The Challenges Facing Estée Lauder Companies
Reviving once-hot brands is not a problem exclusive to Estée Lauder Companies — the conglomerates Shiseido, which has seen Drunk Elephant sales plunge, as well as Coty, which owns Covergirl and Philosophy, are in the same boat.
Unlike some of its rivals, Estée Lauder Companies has outsized its reliance on faded department stores like Macy’s and Saks Fifth Avenue, which still make up around one-third of sales, as well as the daigou grey market in China, which has not recovered from the pandemic’s disruption to overseas travel.
Building momentum on TikTok and at specialty retailers like Sephora would be a step in the right direction, said Oliver Chen, a managing director at investment bank TD Cowen.
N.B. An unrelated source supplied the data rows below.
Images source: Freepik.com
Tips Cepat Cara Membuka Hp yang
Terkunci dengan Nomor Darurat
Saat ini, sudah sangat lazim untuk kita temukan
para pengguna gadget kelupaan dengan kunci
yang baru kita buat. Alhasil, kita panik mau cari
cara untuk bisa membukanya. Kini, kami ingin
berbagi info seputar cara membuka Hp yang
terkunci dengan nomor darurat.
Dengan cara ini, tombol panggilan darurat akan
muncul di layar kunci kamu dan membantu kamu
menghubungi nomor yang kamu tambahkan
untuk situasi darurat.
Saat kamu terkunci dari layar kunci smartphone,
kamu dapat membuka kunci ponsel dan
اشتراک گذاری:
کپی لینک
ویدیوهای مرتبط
The company could also do more with the fusion between aesthetics and beauty, which is a fast-growing category benefitting brands that offer buzzy ingredients like peptides and growth factors, he said.
“[Estée Lauder Companies] is losing the mom and not getting the daughter,” Chen said.
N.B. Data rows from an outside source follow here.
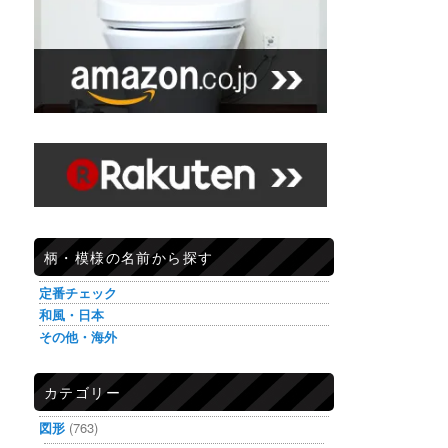
柄・模様の名前から探す
定番チェック
和風・日本
その他・海外
カテゴリー
図形
(763)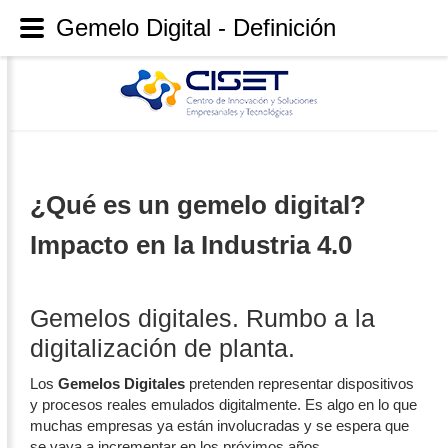
Gemelo Digital - Definición
¿Qué es un gemelo digital?
Impacto en la Industria 4.0
Gemelos digitales. Rumbo a la
digitalización de planta.
Los
Gemelos Digitales
pretenden representar dispositivos
y procesos reales emulados digitalmente. Es algo en lo que
muchas empresas ya están involucradas y se espera que
se vaya a incrementar en los próximos años.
Net sales in the US were negative in the fourth quarter, but emerging markets are gaining speed, and the company had a strong showing in China around key shopping events like the 618 festival, Shrivastava said on the earnings call.
China may present more opportunities for Estée Lauder Companies, where premium names like La Mer and its namesake brand still compete in the less-saturated prestige category, even as lower-priced domestic lines have made inroads, said Erwan Rambourg, a managing director at HSBC.
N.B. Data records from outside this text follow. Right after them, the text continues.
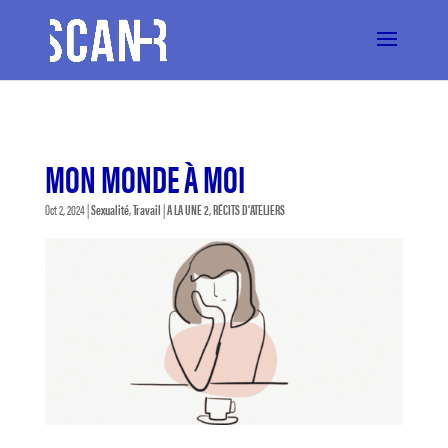
MON MONDE À MOI
Oct 2, 2024
|
Sexualité
,
Travail
|
A LA UNE 2
,
RÉCITS D'ATELIERS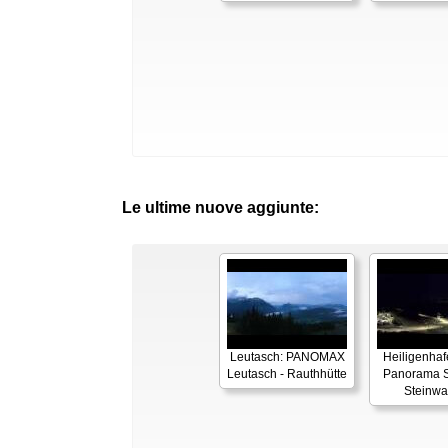
Le ultime nuove aggiunte:
Leutasch: PANOMAX
Heiligenhaf
Leutasch - Rauthhütte
Panorama S
Steinwa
However, a years-long “addiction” to the grey market, where middlemen buy products abroad and sell them through unofficial channels to Chinese customers, has weighed on its potential, he said.
“Why would [a customer] bother paying full price ever again?” he said, adding that investors want to see discipline in which channels its brands are sold in, as well as pricing control.
Pricing Power
Beyond China, Estée Lauder Companies is making progress with a new pricing strategy, Chen said. That includes lowering prices on some existing products, and setting the cost of newly launched products below other items from the same brand. At the same time, the company has reduced discounts.
“We are playing with a different tier of prestige,” said de La Faverie on the call, highlighting its span from The Ordinary ($14 for a moisturiser) to La Mer ($230 for a moisturiser). “We have a lot of pricing power between our brands, but we are looking at where the growth is, and tailoring our innovation to that. Is it happening between $10 to $15, or maybe $20 to $25 and beyond?”
So far, the company has announced plans to cut up to 7,000 jobs worldwide, many of them middle management, and reducing other overhead expenses to the tune of more than $1 billion.
Rambourg said that the quarter’s gross margin coming in above expectations means that a lot of cost-cutting has been successful at a production level. However, while sales are still sliding, he said some investors read this as the company nearing the bottom.
Ultimately, its efforts to resuscitate itself are a marathon, not a sprint.
“What counts is brand equity building for the next 20 years, not making the next quarter,” said Rambourg.